Juges et Témoins
Les procès et l’univers judiciaire sont intimement liés à l’histoire du cinéma, au point de constituer un genre à part entière. Depuis M le maudit (1931) jusqu’à Anatomie d’une chute (2023), en passant par La Vérité (1960), Procès de Jeanne d’Arc (1962), Une saison blanche et sèche (1989) ou Le Traître (2019), la salle d’audience s’est imposée comme un théâtre privilégié du septième art. Elle fascine les cinéastes, pose des questions de mise en scène et devient le lieu d’une dramaturgie intense où se joue la vérité des êtres autant que celle des faits.
Le cinéma américain, en particulier, foisonne de récits judiciaires, jusqu’aux œuvres les plus récentes de William Friedkin (L’Affaire de la mutinerie du Caine, 2023) ou Clint Eastwood (Juré n°2, 2024). Ces films empruntent aux codes du thriller ou du whodunit, révélant, sous les apparences, les strates cachées d’une vérité toujours en sursis. 12 hommes en colère (1957), premier long métrage de Sidney Lumet, en offre un modèle exemplaire : le doute exprimé par un juré solitaire devient un hommage discret, mais puissant, à la vitalité démocratique des institutions américaines.
Mais l’arène judiciaire peut aussi devenir le miroir noir des dérives politiques. Dans Punishment Park (1971), œuvre dystopique de Peter Watkins née du tumulte des années contestataires (contre la guerre du Vietnam, la répression des minorités...), les procès ne sont plus que parodies kafkaïennes, résonnant comme les échos glaçants des pires régimes autoritaires.

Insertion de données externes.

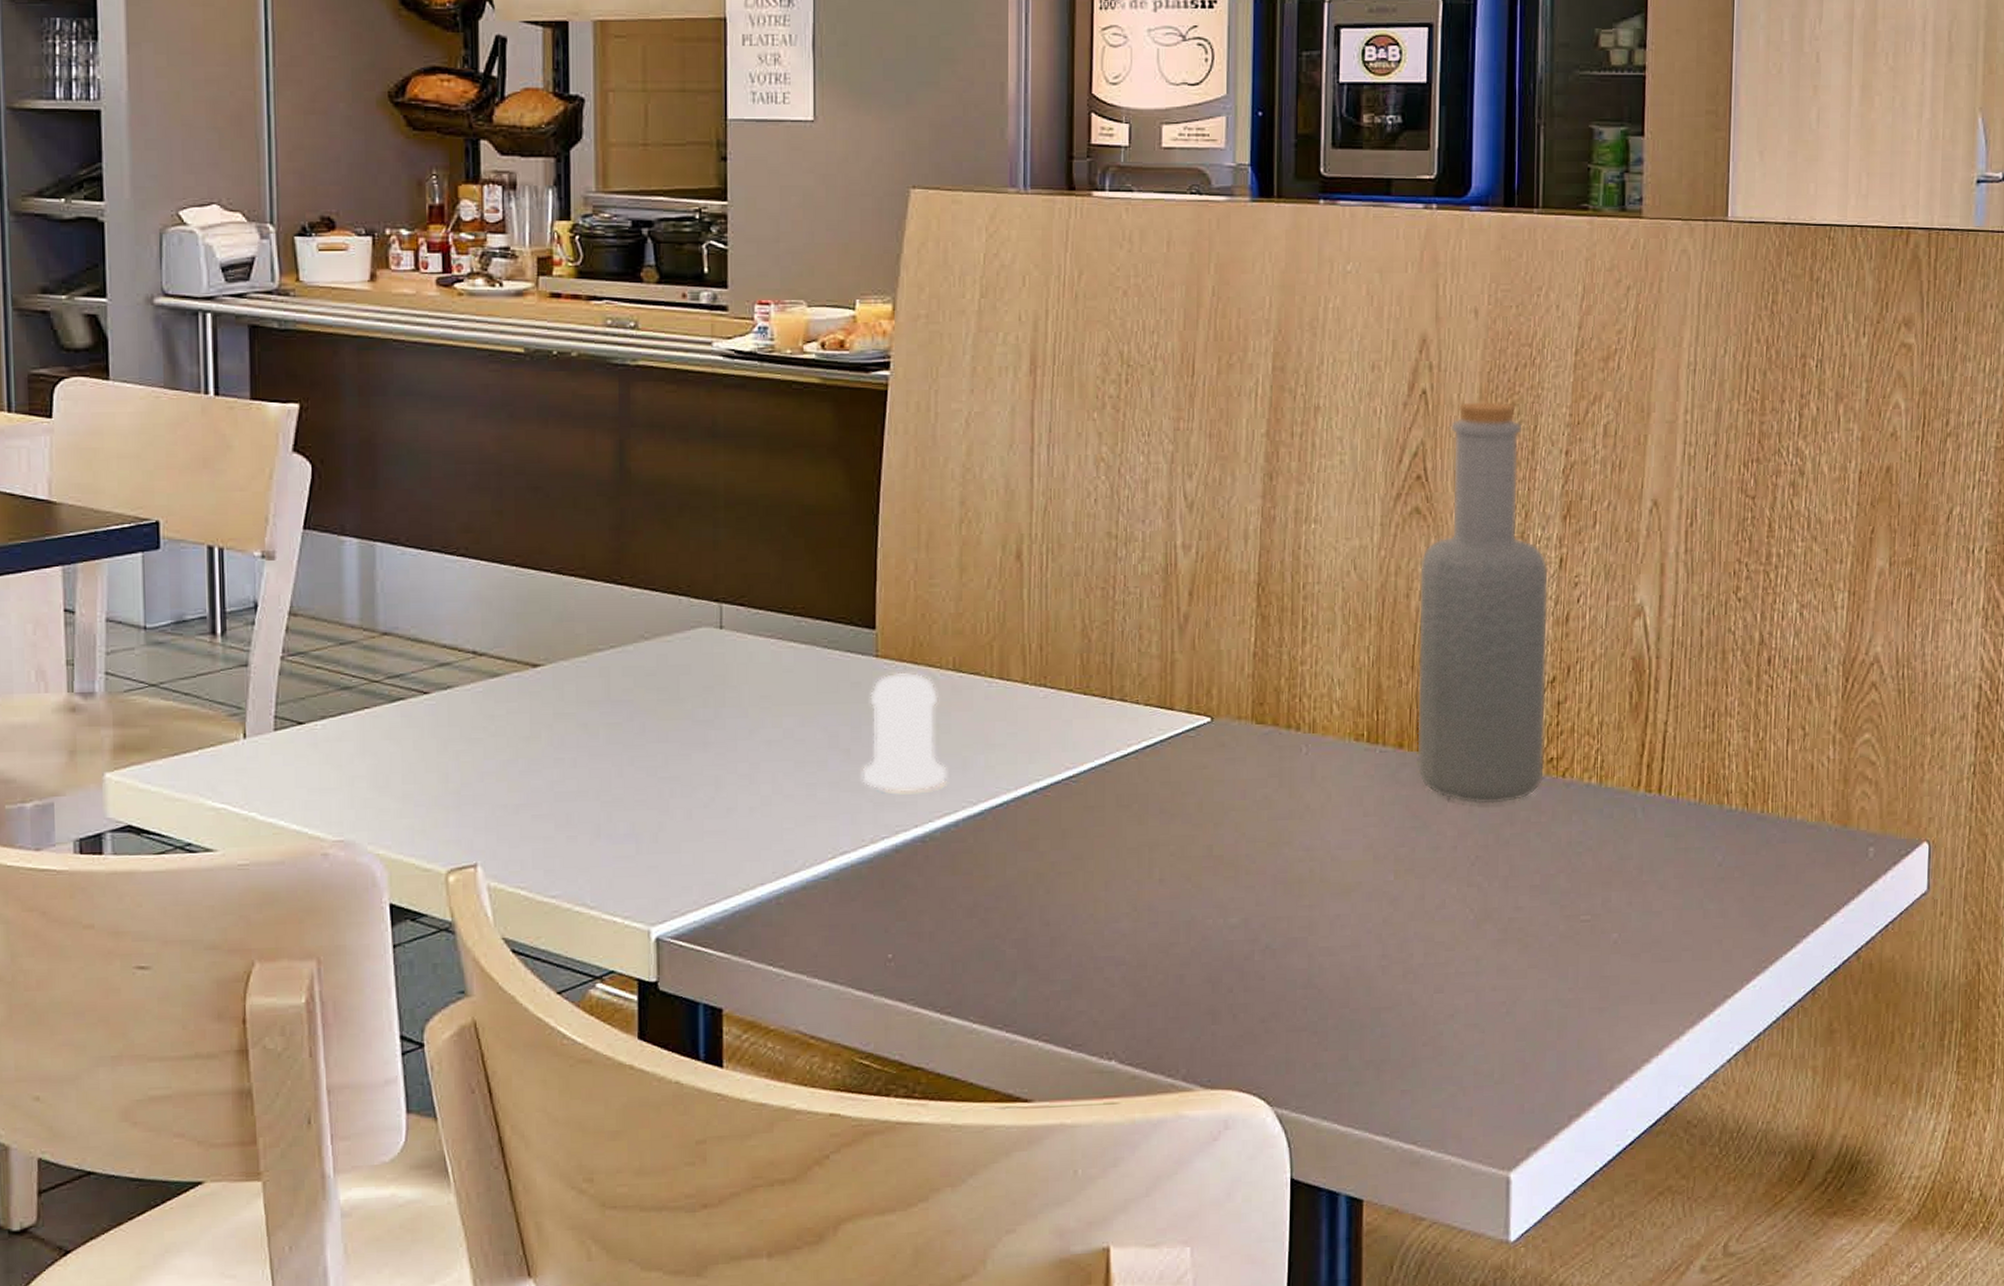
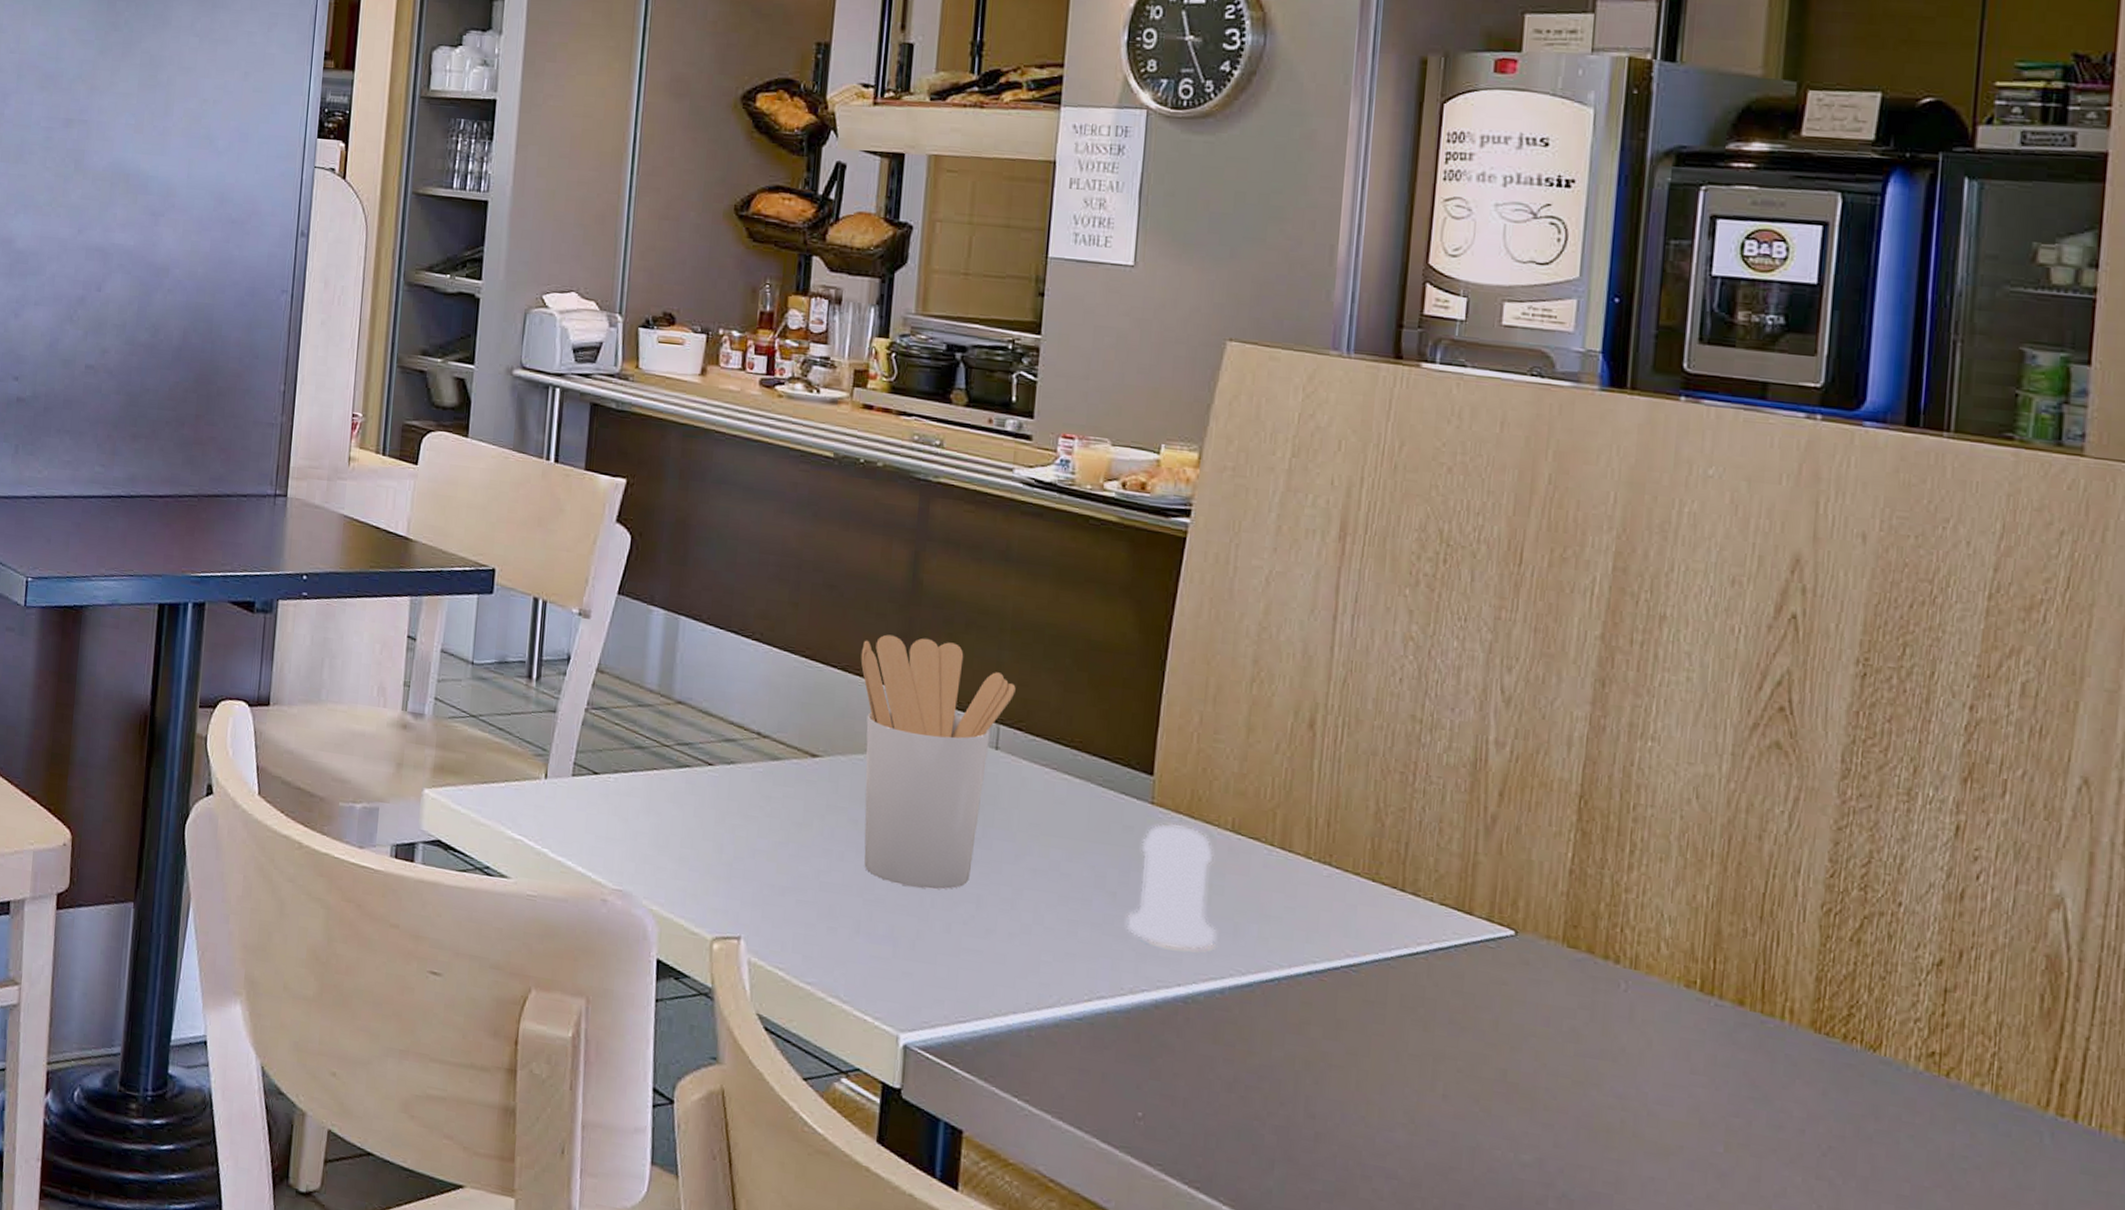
utensil holder: none [574,527,735,780] -> present [860,634,1016,890]
bottle: present [1417,400,1549,805] -> none [1759,633,1941,1094]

Des années 1950 aux années 1970, à mesure que l’Amérique se transforme, la fiction judiciaire capte les secousses de cette mutation.
Certains films, comme Une saison blanche et sèche, Au nom du père (1993) ou Philadelphia (1993), s’ancrent dans le réel. Ils retracent des affaires véridiques et cherchent, par le biais du cinéma, à panser les plaies de l’histoire. Ces procès deviennent des jalons mémoriels dans des contextes politiques tendus — de l’Afrique du Sud de l’apartheid à l’Irlande sous domination britannique, jusqu’à l’Amérique confrontée à la crise du sida. Ils offrent un espace de reconnaissance, de réparation symbolique et participent aux combats sociaux qui bouleversent les consciences.
Le tribunal, par nature, est un lieu d’éloquence, de tension dramatique, de mise en scène — mais il est aussi un territoire fertile pour la fiction, l’ambiguïté et le doute. Trois films français récents — Une intime conviction (2018), La Fille au bracelet (2019) et Anatomie d’une chute (2023) — en témoignent avec force. Tous trois refusent la facilité d’une résolution univoque, pour mieux laisser émerger le trouble, questionner la morale des personnages et inviter le spectateur à devenir non seulement témoin, mais également juré.